悪魔は刃物で殺せない

 「『そこで眠っている3人が協力してドクジーさんを追い詰め、その後到着した村人総出で抑え込み、無事拘束した。』

 そういう筋書きで彼らには説明をお願い致します。彼らの名誉をいたずらに傷付けたくはありませんから。ね。」

 衰弱に近い状態まで弱り切っていた様に見えていた少女が目の前で淡々と冷静に言葉を話している。

 今も衰弱している様子は変わっていない。オーイに肩を借りて立っているし、本当に辛そうなのは間違いない。

 だが、眼は違う。言葉は違う。

 こちらに向けられた視線を直視出来ない。

 こちらに向けられた言葉に逆らえない。

 少女の濁りの無い、真っ直ぐでキラキラと光を乱反射させる眼の最奥に、何か・・が居る気がした。

 その何かは少女の本質である様で、本質とは別の異質なものが少女の身体を借りてこちらを見て、喋っている様で、底知れない。

 ただし、一つだけ言える事がある。


 『逆らうな』


 命辛々からがら怪物から逃げ延びた後の様に自分の心臓が音を立て、そんな風に頭の中の本能が喚き散らしている。

 逃げられないのであれば、生きたいのであれば、せめて逆らうな。

 少女の最奥に居るのは、触れてはいけない怪物だ。




 シェリー君は前の大立ち回りで既に満身創痍、限界を超えて既に意識が無くなっていた。

 という事で、当然私が代打を担っている。

 この後の事を考えて、当然恐怖による支配は行わない様にしている。後でシェリー君が気付いた時にこっ酷く怒られかねないからね。

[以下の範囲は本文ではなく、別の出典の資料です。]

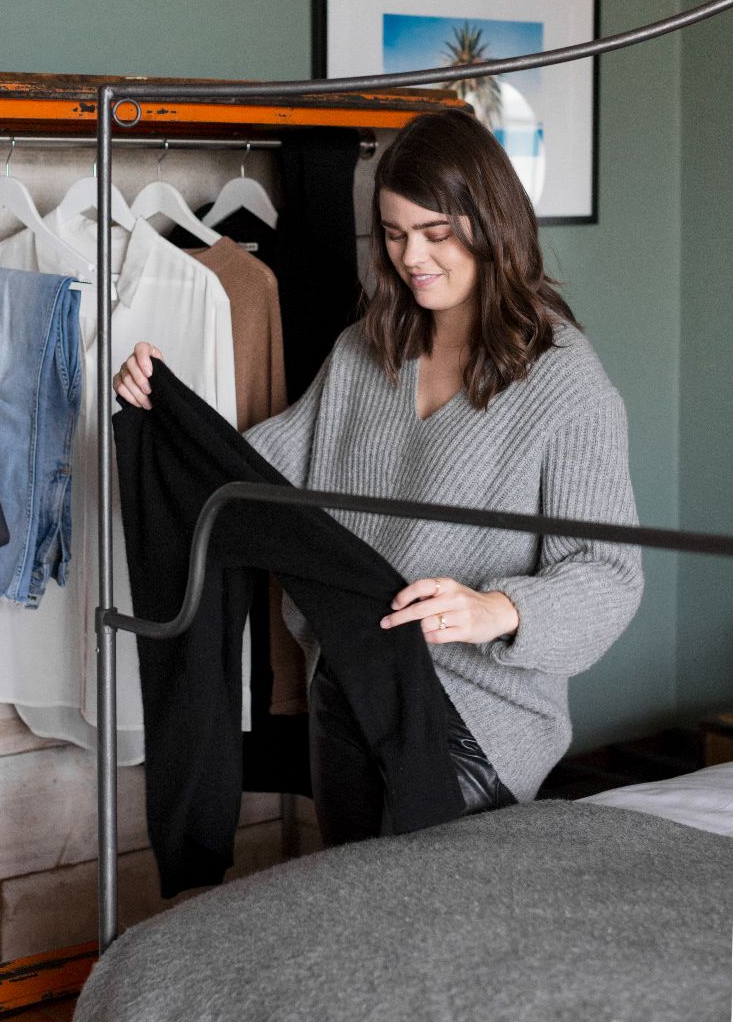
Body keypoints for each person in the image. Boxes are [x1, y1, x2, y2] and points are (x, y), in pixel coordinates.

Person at [113, 109, 643, 846]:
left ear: (493, 226)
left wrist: (497, 609)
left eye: (435, 233)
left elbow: (610, 575)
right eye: (393, 234)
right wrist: (167, 409)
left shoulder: (566, 385)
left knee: (422, 906)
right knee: (351, 899)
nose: (411, 257)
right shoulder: (366, 350)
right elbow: (258, 476)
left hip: (472, 717)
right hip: (347, 683)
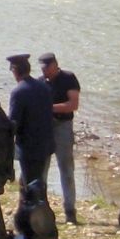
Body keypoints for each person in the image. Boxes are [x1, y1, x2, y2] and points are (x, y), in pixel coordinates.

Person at [38, 53, 82, 223]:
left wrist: (49, 108)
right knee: (42, 169)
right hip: (46, 128)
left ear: (55, 65)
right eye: (42, 68)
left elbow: (73, 104)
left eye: (47, 68)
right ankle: (41, 208)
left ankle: (70, 210)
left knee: (67, 169)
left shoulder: (68, 78)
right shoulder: (41, 82)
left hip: (63, 126)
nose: (44, 72)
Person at [6, 54, 53, 192]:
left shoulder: (18, 91)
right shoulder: (44, 87)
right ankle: (38, 208)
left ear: (15, 71)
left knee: (30, 184)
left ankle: (32, 211)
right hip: (46, 143)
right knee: (38, 180)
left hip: (28, 147)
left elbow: (14, 122)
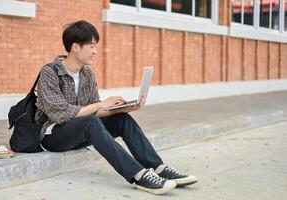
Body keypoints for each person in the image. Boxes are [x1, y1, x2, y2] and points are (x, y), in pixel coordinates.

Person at [35, 20, 198, 195]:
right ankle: (138, 175)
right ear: (75, 47)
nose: (95, 51)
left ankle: (157, 167)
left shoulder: (87, 74)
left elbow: (96, 112)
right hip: (54, 136)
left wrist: (124, 108)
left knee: (121, 120)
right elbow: (60, 115)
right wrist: (100, 104)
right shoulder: (49, 72)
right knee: (90, 122)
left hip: (82, 131)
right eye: (91, 46)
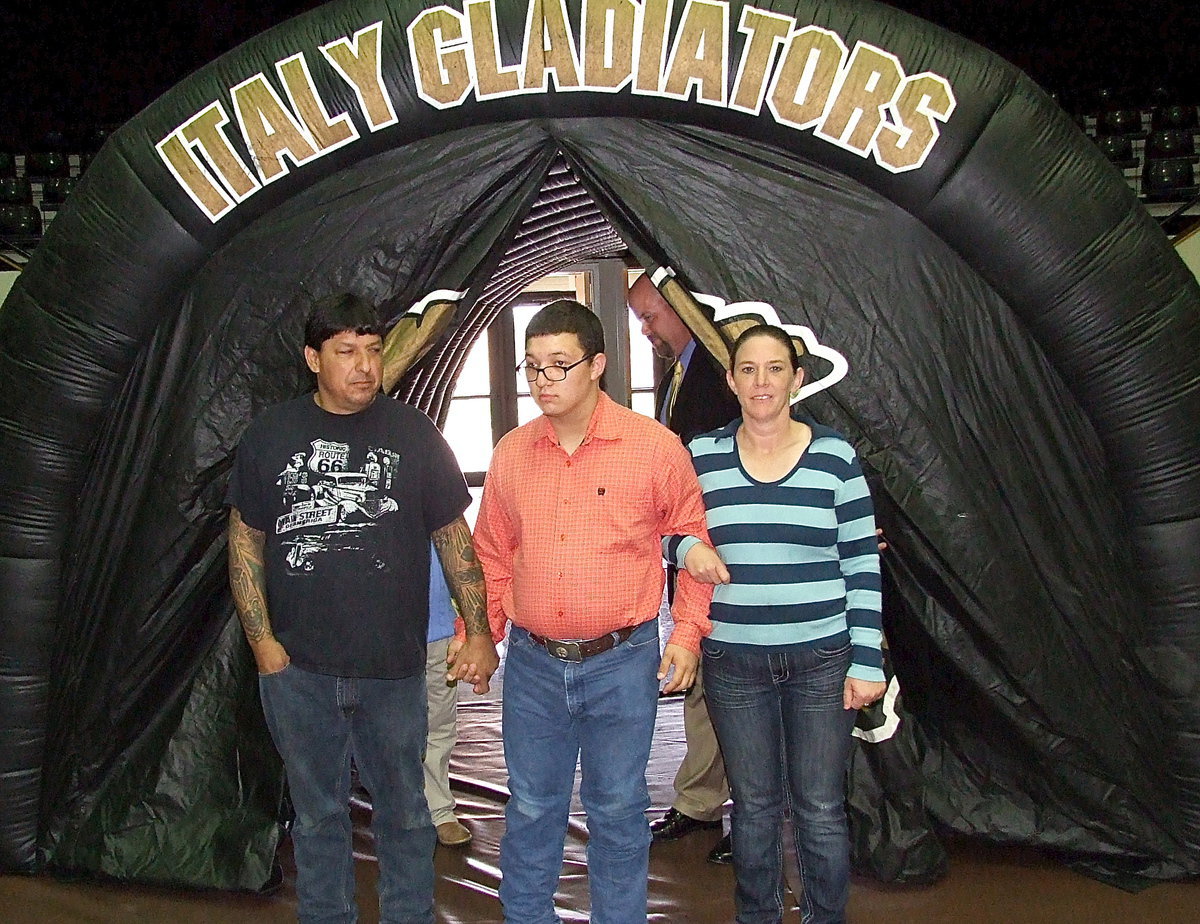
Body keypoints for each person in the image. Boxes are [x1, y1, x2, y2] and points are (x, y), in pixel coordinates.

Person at [226, 293, 499, 923]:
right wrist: (263, 643)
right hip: (299, 669)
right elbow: (246, 543)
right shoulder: (272, 435)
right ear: (312, 358)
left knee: (405, 811)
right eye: (346, 352)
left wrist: (478, 630)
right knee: (319, 815)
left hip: (393, 669)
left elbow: (454, 539)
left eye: (373, 350)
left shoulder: (413, 434)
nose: (364, 366)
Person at [470, 298, 716, 924]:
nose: (542, 382)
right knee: (530, 807)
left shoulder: (654, 449)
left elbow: (694, 543)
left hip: (621, 663)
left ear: (597, 365)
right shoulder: (513, 453)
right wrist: (483, 635)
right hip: (532, 666)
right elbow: (492, 552)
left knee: (617, 810)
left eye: (558, 365)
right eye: (533, 368)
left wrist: (686, 636)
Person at [672, 323, 885, 924]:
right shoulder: (702, 456)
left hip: (822, 659)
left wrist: (866, 660)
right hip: (735, 663)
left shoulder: (835, 458)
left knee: (819, 807)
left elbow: (862, 563)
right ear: (732, 380)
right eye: (748, 369)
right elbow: (654, 529)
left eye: (774, 369)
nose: (761, 381)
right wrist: (684, 551)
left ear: (797, 379)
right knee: (755, 807)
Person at [628, 273, 740, 863]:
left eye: (650, 317)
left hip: (725, 553)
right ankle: (700, 802)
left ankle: (748, 815)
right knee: (701, 678)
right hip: (691, 553)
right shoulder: (684, 368)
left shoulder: (720, 371)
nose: (645, 330)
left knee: (737, 683)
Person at [425, 545, 472, 848]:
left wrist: (471, 626)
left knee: (439, 723)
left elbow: (463, 549)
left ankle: (438, 809)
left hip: (436, 624)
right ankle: (394, 809)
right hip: (371, 629)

 「この村でドクジーさんを拘束出来るだけの設備や道具はありますか?」

 禿頭の男が顔を伏せて震えている。

 「い、いえ、御、座いません。どうすればよろしいでしょうか?」

 上擦った声で言葉を絞り出しながら顔を上げる。先程までの下手な作り笑いとその下にあった敵意モドキは完全に掻き消えて、傾聴と服従の姿勢が出来ている。

 禿頭の表情が強張った。

 しぶとく残る殺意がそこにある。

 シェリー=モリアーティーを殺そうとする気配が隠し切れていない。





 「死ねぃ!」

 背後から足音を殺した毒爺・・が上段から杖を振り下ろそうとしていた。

 正確に言えば、先程は使えなかった・・・・・・杖の中の仕込み刀を振り下ろそうとしていた。

 「ヒッ!」

 「?」

 禿頭は毒爺の殺意に満ちた顔で怯え、孫娘はシェリー君の体を支えていて何が起きているか気付けていない。

 術式の出力は予め決めておいたもの。シェリー君のガス欠で出力不足という訳ではない。

 老人相手だからと元から加減した結果がコレだ。

 「甘過ぎる事自体は責めないが、それで自分の身の安全を確保出来なければ意味が無い。

 やるならば、徹底的に言い訳の余地無く付け入る隙無く圧倒的な勝利だ。」

 シェリー君の体は今や指一本動かすのも困難。

 魔法を使おうにもまともな身体強化すら出来ないレベルのガス欠。

 不安定な姿勢で背後を取られている。

 更に残念なお知らせとして、先程使ったH.T.の感電術式のストックは使い切って既に品切れだ。